TASK ITEM =
Your task is to write out exactly the lines of the listing below, from the first down to the line that holds "right, bottom; pixels)".

[Start of Attachment]

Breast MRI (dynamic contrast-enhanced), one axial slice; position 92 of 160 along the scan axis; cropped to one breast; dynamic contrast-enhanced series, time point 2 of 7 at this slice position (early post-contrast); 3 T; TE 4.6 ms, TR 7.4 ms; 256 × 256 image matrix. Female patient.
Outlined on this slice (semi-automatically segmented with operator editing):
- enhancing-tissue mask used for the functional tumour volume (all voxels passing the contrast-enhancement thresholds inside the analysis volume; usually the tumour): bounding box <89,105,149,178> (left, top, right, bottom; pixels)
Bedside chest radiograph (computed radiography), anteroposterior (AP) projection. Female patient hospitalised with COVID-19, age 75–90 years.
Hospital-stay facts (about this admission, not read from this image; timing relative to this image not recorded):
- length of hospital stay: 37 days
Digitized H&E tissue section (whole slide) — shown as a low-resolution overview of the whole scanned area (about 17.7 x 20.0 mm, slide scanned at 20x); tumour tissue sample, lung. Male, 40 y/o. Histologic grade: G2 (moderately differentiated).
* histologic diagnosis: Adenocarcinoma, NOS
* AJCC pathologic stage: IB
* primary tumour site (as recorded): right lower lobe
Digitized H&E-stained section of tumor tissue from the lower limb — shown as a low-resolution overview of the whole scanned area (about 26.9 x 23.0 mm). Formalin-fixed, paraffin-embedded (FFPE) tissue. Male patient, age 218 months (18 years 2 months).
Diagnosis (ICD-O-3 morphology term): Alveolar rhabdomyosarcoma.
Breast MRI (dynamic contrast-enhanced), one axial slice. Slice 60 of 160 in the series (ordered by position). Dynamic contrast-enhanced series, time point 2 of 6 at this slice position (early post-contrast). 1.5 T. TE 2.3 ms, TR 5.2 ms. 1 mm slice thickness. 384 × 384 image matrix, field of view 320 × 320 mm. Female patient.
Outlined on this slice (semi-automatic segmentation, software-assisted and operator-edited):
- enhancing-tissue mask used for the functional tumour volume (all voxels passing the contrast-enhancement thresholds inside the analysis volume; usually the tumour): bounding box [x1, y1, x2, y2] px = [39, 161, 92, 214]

[End of Attachment]

WRITTEN ANSWER =
Breast MRI (dynamic contrast-enhanced), one axial slice; position 92 of 160 along the scan axis; cropped to one breast; dynamic contrast-enhanced series, time point 2 of 7 at this slice position (early post-contrast); 3 T; TE 4.6 ms, TR 7.4 ms; 256 × 256 image matrix. Female patient.
Outlined on this slice (semi-automatically segmented with operator editing):
- enhancing-tissue mask used for the functional tumour volume (all voxels passing the contrast-enhancement thresholds inside the analysis volume; usually the tumour): bounding box <89,105,149,178> (left, top, right, bottom; pixels)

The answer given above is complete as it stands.